La faillite d’un modèle
Et si les services publics venaient à faire faillite? La question a l’air absurde vu de Suisse; elle bouleverse pourtant le Royaume-Uni. Déjà secoué par le Brexit, le pays vit un nouveau puissant séisme depuis lundi, jour où l’entreprise Carillion s’est déclarée en cessation de paiement. Cette société forte de près de 20 000 employés britanniques assure en effet des centaines de tâches de service public, pour un montant conséquent de 2,3 milliards de francs pour le seul Etat central. Prisons, armée, logement, nettoyage, cantines, transport, hôpitaux et même culture, le géant prétendait savoir tout faire, mieux et moins cher que l’administration. Près de quatre décennies de privatisations laissent aujourd’hui des usagers dans le doute et une dette de plusieurs milliards de francs.
Au nom du principe de continuité des prestations, l’Etat a pris le relais et garantit le respect de la loi. Il ne fait d’ailleurs aucun doute que les collectivités publiques seront les premiers créanciers de Carillion à sacrifier leurs intérêts financiers pour défendre ceux des citoyens. On connaît le principe: les pertes des actionnaires sont bien la seule chose que les libéraux qui nous gouvernent acceptent de socialiser.

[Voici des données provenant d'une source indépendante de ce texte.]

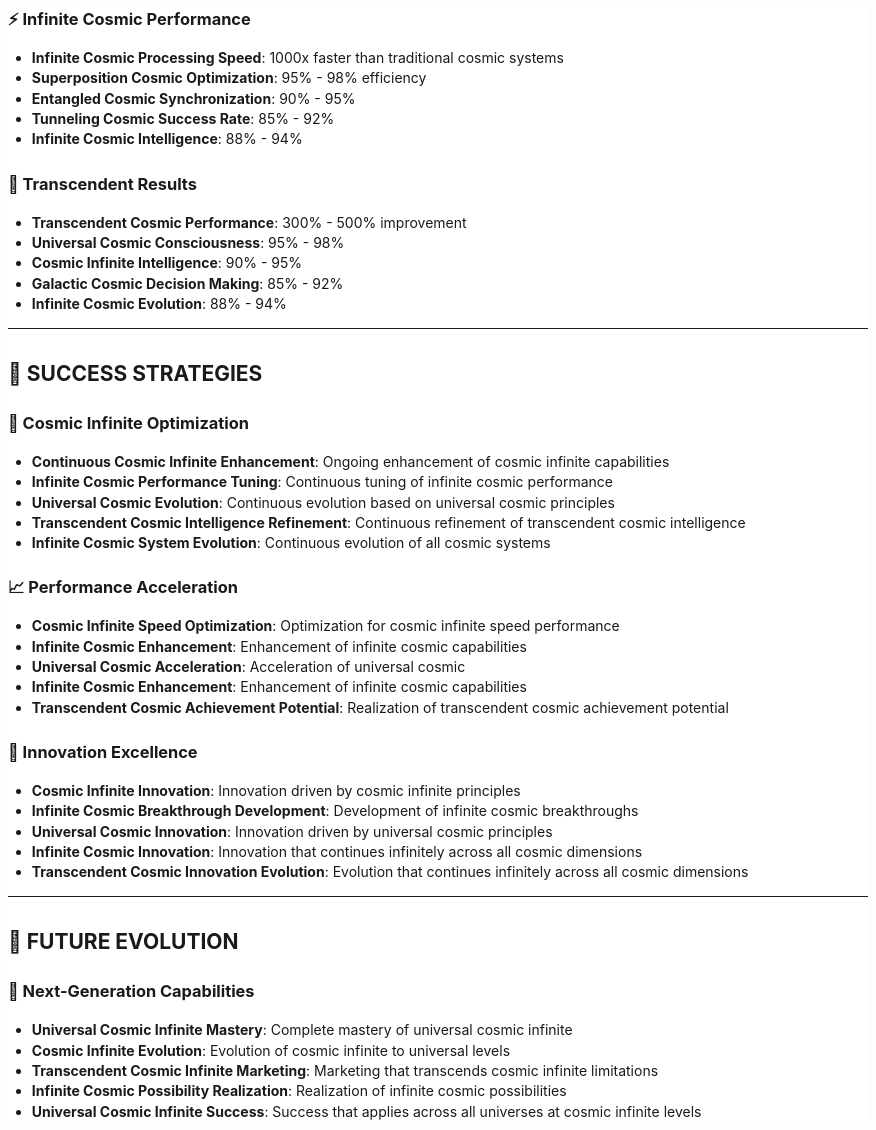 ### **⚡ Infinite Cosmic Performance**
- **Infinite Cosmic Processing Speed**: 1000x faster than traditional cosmic systems
- **Superposition Cosmic Optimization**: 95% - 98% efficiency
- **Entangled Cosmic Synchronization**: 90% - 95%
- **Tunneling Cosmic Success Rate**: 85% - 92%
- **Infinite Cosmic Intelligence**: 88% - 94%

### **🚀 Transcendent Results**
- **Transcendent Cosmic Performance**: 300% - 500% improvement
- **Universal Cosmic Consciousness**: 95% - 98%
- **Cosmic Infinite Intelligence**: 90% - 95%
- **Galactic Cosmic Decision Making**: 85% - 92%
- **Infinite Cosmic Evolution**: 88% - 94%

---

## **🌟 SUCCESS STRATEGIES**

### **🎯 Cosmic Infinite Optimization**
- **Continuous Cosmic Infinite Enhancement**: Ongoing enhancement of cosmic infinite capabilities
- **Infinite Cosmic Performance Tuning**: Continuous tuning of infinite cosmic performance
- **Universal Cosmic Evolution**: Continuous evolution based on universal cosmic principles
- **Transcendent Cosmic Intelligence Refinement**: Continuous refinement of transcendent cosmic intelligence
- **Infinite Cosmic System Evolution**: Continuous evolution of all cosmic systems

### **📈 Performance Acceleration**
- **Cosmic Infinite Speed Optimization**: Optimization for cosmic infinite speed performance
- **Infinite Cosmic Enhancement**: Enhancement of infinite cosmic capabilities
- **Universal Cosmic Acceleration**: Acceleration of universal cosmic
- **Infinite Cosmic Enhancement**: Enhancement of infinite cosmic capabilities
- **Transcendent Cosmic Achievement Potential**: Realization of transcendent cosmic achievement potential

### **🚀 Innovation Excellence**
- **Cosmic Infinite Innovation**: Innovation driven by cosmic infinite principles
- **Infinite Cosmic Breakthrough Development**: Development of infinite cosmic breakthroughs
- **Universal Cosmic Innovation**: Innovation driven by universal cosmic principles
- **Infinite Cosmic Innovation**: Innovation that continues infinitely across all cosmic dimensions
- **Transcendent Cosmic Innovation Evolution**: Evolution that continues infinitely across all cosmic dimensions

---

## **🔮 FUTURE EVOLUTION**

### **🌟 Next-Generation Capabilities**
- **Universal Cosmic Infinite Mastery**: Complete mastery of universal cosmic infinite
- **Cosmic Infinite Evolution**: Evolution of cosmic infinite to universal levels
- **Transcendent Cosmic Infinite Marketing**: Marketing that transcends cosmic infinite limitations
- **Infinite Cosmic Possibility Realization**: Realization of infinite cosmic possibilities
- **Universal Cosmic Infinite Success**: Success that applies across all universes at cosmic infinite levels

Après la crise sociale illustrée par le Brexit et la crise politique qui a suivi ce vote historique, le choc Carillion pourrait porter le coup de grâce au modèle néolibéral imposé dans les années 1980 par Margaret Thatcher et perpétué ensuite par le «néotravailliste» Tony Blair. Le sujet est sensible depuis plusieurs années: les sondages ont montré à quel point les poussées électorales des nationalistes écossais et des travaillistes de Jeremy Corbyn étaient liées à leur défense des services publics, voire à des projets de renationalisations. A lui seul, l’exemple du rail – devenu plus dangereux, vétuste et cher (+117% entre 1995 et 2015) – agit comme épouvantail à privatisations pour nombre de Britanniques.
Requinquée par son leader et une nouvelle génération de militants radicalisés, l’opposition travailliste ne manquera pas de profiter du scandale pour poser les questions qui fâchent. Comment un tel poids lourd de l’économie insulaire peut-il s’effondrer du jour au lendemain? Comment les autorités ont-elles pu confier plus de 450 mandats à ce géant aux pieds d’argile? Pourquoi simplement ne pas admettre que nombre de tâches essentielles d’un Etat ne sont pas solubles dans le marché?
Pionniers des services publics au milieu du XXe siècle comme de leur démantèlement à la fin de celui-ci, les Britanniques ont désormais une longue expérience des dysfonctionnements de la sous-traitance, de la précarisation de l’emploi public et de la mise en concurrence des opérateurs. Nous serions bien inspirés de les observer de près plutôt que de suivre aveuglément nos prophètes néolibéraux.